[STORED DATA Boundary: Start]
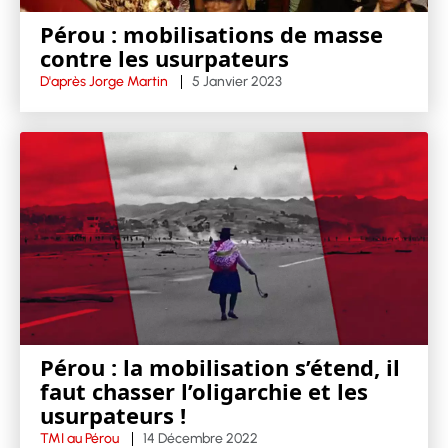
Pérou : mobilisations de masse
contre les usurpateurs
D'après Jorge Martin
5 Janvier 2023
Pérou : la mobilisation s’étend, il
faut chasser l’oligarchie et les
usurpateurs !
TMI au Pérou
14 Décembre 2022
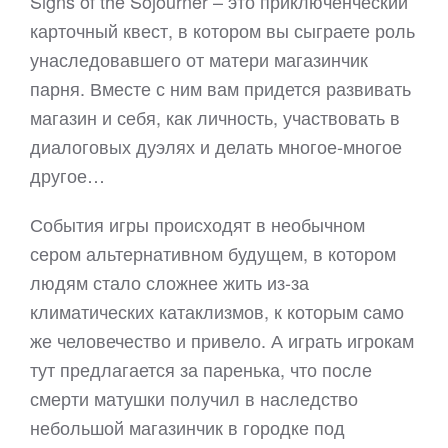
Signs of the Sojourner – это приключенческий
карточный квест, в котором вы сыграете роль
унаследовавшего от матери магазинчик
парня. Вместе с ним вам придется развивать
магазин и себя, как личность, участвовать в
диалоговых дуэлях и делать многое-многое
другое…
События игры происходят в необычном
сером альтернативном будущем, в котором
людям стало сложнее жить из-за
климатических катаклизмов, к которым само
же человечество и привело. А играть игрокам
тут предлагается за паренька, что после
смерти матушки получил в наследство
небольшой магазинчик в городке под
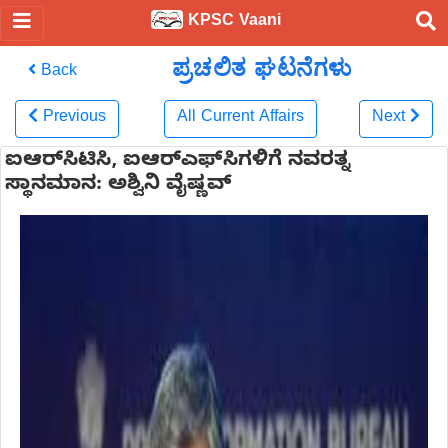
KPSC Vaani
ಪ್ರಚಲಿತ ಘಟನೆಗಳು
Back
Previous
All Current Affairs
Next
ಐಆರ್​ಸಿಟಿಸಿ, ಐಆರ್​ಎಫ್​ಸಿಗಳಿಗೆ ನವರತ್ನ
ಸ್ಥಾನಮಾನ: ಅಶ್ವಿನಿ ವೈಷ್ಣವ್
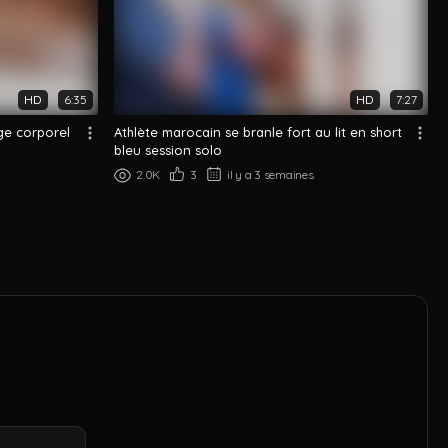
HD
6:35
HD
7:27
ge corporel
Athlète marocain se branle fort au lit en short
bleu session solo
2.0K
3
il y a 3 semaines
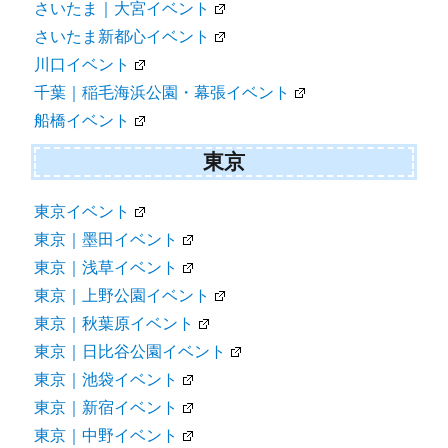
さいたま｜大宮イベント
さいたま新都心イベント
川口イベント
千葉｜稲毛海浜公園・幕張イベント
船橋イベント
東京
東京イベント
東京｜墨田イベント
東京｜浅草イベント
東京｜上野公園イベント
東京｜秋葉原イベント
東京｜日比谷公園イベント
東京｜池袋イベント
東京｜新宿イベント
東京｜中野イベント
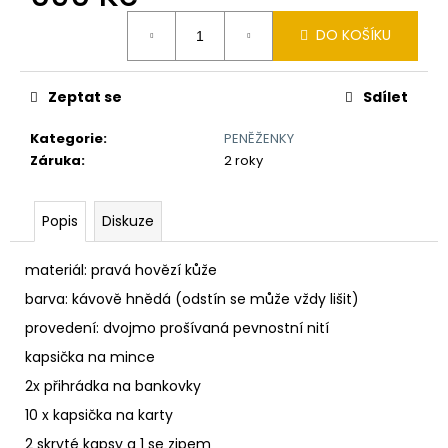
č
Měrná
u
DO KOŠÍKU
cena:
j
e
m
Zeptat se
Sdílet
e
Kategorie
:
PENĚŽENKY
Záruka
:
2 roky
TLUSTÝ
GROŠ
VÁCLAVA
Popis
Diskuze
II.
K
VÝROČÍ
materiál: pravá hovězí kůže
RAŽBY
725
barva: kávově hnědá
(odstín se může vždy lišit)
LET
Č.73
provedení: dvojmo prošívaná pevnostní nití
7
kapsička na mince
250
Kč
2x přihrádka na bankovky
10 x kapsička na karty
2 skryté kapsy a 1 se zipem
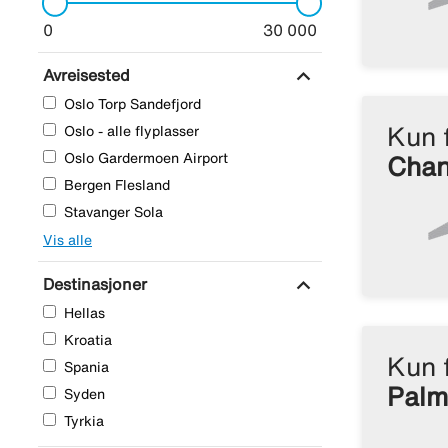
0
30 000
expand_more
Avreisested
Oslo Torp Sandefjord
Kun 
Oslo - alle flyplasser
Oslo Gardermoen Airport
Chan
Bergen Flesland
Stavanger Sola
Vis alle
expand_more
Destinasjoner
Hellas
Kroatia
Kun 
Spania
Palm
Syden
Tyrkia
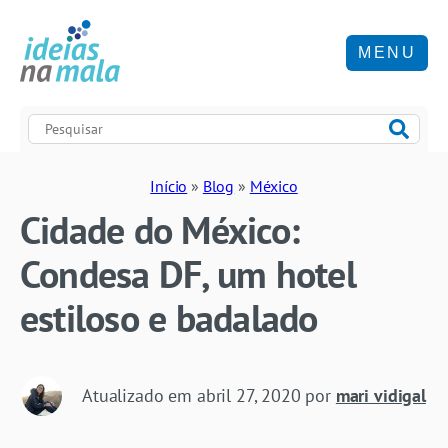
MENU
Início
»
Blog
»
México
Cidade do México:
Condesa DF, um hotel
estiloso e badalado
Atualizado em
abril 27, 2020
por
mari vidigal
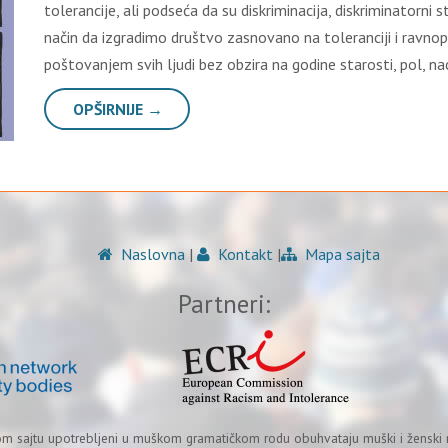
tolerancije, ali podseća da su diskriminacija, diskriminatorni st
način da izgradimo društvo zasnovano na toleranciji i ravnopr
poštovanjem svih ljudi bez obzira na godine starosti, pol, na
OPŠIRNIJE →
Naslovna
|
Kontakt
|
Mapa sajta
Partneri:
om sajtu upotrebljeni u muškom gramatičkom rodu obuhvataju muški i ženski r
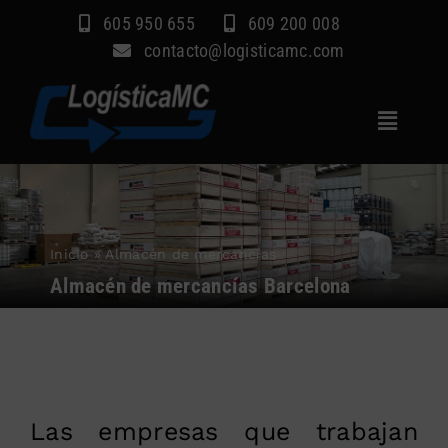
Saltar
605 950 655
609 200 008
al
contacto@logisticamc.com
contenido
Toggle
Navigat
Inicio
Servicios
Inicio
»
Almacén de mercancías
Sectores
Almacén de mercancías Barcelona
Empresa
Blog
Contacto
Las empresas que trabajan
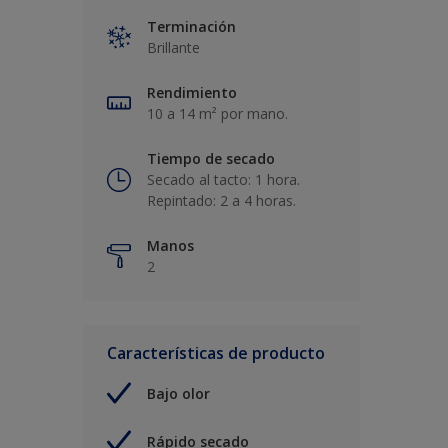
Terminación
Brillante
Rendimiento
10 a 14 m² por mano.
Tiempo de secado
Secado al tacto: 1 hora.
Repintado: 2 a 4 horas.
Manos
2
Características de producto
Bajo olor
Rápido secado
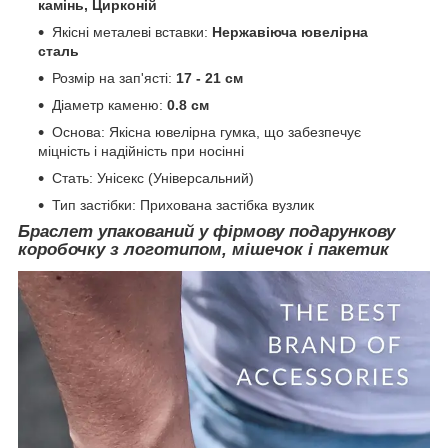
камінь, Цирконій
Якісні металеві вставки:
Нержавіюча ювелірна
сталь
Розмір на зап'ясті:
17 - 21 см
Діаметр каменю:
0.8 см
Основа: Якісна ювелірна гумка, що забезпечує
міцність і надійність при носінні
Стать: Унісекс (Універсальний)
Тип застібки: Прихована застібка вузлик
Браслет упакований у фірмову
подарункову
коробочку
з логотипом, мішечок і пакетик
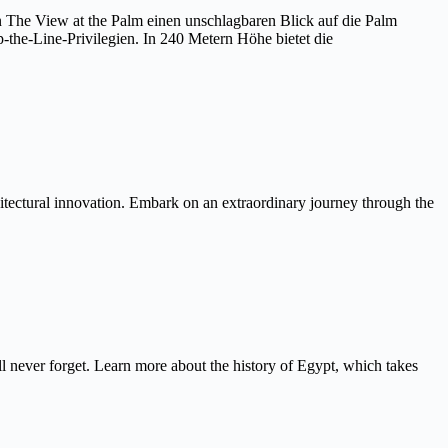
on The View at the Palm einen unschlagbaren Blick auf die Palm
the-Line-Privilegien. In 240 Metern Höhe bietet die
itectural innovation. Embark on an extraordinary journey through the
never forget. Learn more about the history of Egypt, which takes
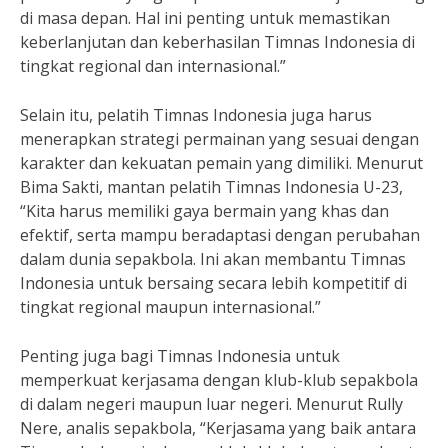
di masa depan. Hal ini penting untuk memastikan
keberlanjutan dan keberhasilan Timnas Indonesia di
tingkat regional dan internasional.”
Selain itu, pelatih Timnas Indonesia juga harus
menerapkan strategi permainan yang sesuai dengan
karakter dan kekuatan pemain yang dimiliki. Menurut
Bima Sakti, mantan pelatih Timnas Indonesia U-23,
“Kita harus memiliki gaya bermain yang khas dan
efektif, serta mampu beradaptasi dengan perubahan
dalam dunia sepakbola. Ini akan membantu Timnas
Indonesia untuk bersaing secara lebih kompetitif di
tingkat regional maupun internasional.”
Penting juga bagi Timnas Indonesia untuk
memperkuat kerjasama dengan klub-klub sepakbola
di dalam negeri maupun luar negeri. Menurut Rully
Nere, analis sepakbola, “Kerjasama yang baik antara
[STORED DATA Boundary: End]
■ **ASSIGNED TASK**: Since only the text is wanted, repeat all the records above exactly and omit the pictures.

■ **ANSWER SPACE**:
Pérou : mobilisations de masse
contre les usurpateurs
D'après Jorge Martin
5 Janvier 2023
Pérou : la mobilisation s’étend, il
faut chasser l’oligarchie et les
usurpateurs !
TMI au Pérou
14 Décembre 2022
Signs of the Sojourner – это приключенческий
карточный квест, в котором вы сыграете роль
унаследовавшего от матери магазинчик
парня. Вместе с ним вам придется развивать
магазин и себя, как личность, участвовать в
диалоговых дуэлях и делать многое-многое
другое…
События игры происходят в необычном
сером альтернативном будущем, в котором
людям стало сложнее жить из-за
климатических катаклизмов, к которым само
же человечество и привело. А играть игрокам
тут предлагается за паренька, что после
смерти матушки получил в наследство
небольшой магазинчик в городке под
KPSC Vaani
ಪ್ರಚಲಿತ ಘಟನೆಗಳು
Back
Previous
All Current Affairs
Next
ಐಆರ್​ಸಿಟಿಸಿ, ಐಆರ್​ಎಫ್​ಸಿಗಳಿಗೆ ನವರತ್ನ
ಸ್ಥಾನಮಾನ: ಅಶ್ವಿನಿ ವೈಷ್ಣವ್
HD
6:35
HD
7:27
ge corporel
Athlète marocain se branle fort au lit en short
bleu session solo
2.0K
3
il y a 3 semaines
さいたま｜大宮イベント
さいたま新都心イベント
川口イベント
千葉｜稲毛海浜公園・幕張イベント
船橋イベント
東京
東京イベント
東京｜墨田イベント
東京｜浅草イベント
東京｜上野公園イベント
東京｜秋葉原イベント
東京｜日比谷公園イベント
東京｜池袋イベント
東京｜新宿イベント
東京｜中野イベント
č
Měrná
u
DO KOŠÍKU
cena:
j
e
m
Zeptat se
Sdílet
e
Kategorie
:
PENĚŽENKY
Záruka
:
2 roky
TLUSTÝ
GROŠ
VÁCLAVA
Popis
Diskuze
II.
K
VÝROČÍ
materiál: pravá hovězí kůže
RAŽBY
725
barva: kávově hnědá
(odstín se může vždy lišit)
LET
Č.73
provedení: dvojmo prošívaná pevnostní nití
7
kapsička na mince
250
Kč
2x přihrádka na bankovky
10 x kapsička na karty
2 skryté kapsy a 1 se zipem
0
30 000
expand_more
Avreisested
Oslo Torp Sandefjord
Kun 
Oslo - alle flyplasser
Oslo Gardermoen Airport
Chan
Bergen Flesland
Stavanger Sola
Vis alle
expand_more
Destinasjoner
Hellas
Kroatia
Kun 
Spania
Palm
Syden
Tyrkia
MENU
Início
»
Blog
»
México
Cidade do México:
Condesa DF, um hotel
estiloso e badalado
Atualizado em
abril 27, 2020
por
mari vidigal
tolerancije, ali podseća da su diskriminacija, diskriminatorni st
način da izgradimo društvo zasnovano na toleranciji i ravnopr
poštovanjem svih ljudi bez obzira na godine starosti, pol, na
OPŠIRNIJE →
Naslovna
|
Kontakt
|
Mapa sajta
Partneri:
om sajtu upotrebljeni u muškom gramatičkom rodu obuhvataju muški i ženski r
Saltar
605 950 655
609 200 008
al
contacto@logisticamc.com
contenido
Toggle
Navigat
Inicio
Servicios
Inicio
»
Almacén de mercancías
Sectores
Almacén de mercancías Barcelona
Empresa
Blog
Contacto
Las empresas que trabajan
Terminación
Brillante
Rendimiento
10 a 14 m² por mano.
Tiempo de secado
Secado al tacto: 1 hora.
Repintado: 2 a 4 horas.
Manos
2
Características de producto
Bajo olor
Rápido secado
камінь, Цирконій
Якісні металеві вставки:
Нержавіюча ювелірна
сталь
Розмір на зап'ясті:
17 - 21 см
Діаметр каменю:
0.8 см
Основа: Якісна ювелірна гумка, що забезпечує
міцність і надійність при носінні
Стать: Унісекс (Універсальний)
Тип застібки: Прихована застібка вузлик
Браслет упакований у фірмову
подарункову
коробочку
з логотипом, мішечок і пакетик
on The View at the Palm einen unschlagbaren Blick auf die Palm
the-Line-Privilegien. In 240 Metern Höhe bietet die
itectural innovation. Embark on an extraordinary journey through the
never forget. Learn more about the history of Egypt, which takes
di masa depan. Hal ini penting untuk memastikan
keberlanjutan dan keberhasilan Timnas Indonesia di
tingkat regional dan internasional.”
Selain itu, pelatih Timnas Indonesia juga harus
menerapkan strategi permainan yang sesuai dengan
karakter dan kekuatan pemain yang dimiliki. Menurut
Bima Sakti, mantan pelatih Timnas Indonesia U-23,
“Kita harus memiliki gaya bermain yang khas dan
efektif, serta mampu beradaptasi dengan perubahan
dalam dunia sepakbola. Ini akan membantu Timnas
Indonesia untuk bersaing secara lebih kompetitif di
tingkat regional maupun internasional.”
Penting juga bagi Timnas Indonesia untuk
memperkuat kerjasama dengan klub-klub sepakbola
di dalam negeri maupun luar negeri. Menurut Rully
Nere, analis sepakbola, “Kerjasama yang baik antara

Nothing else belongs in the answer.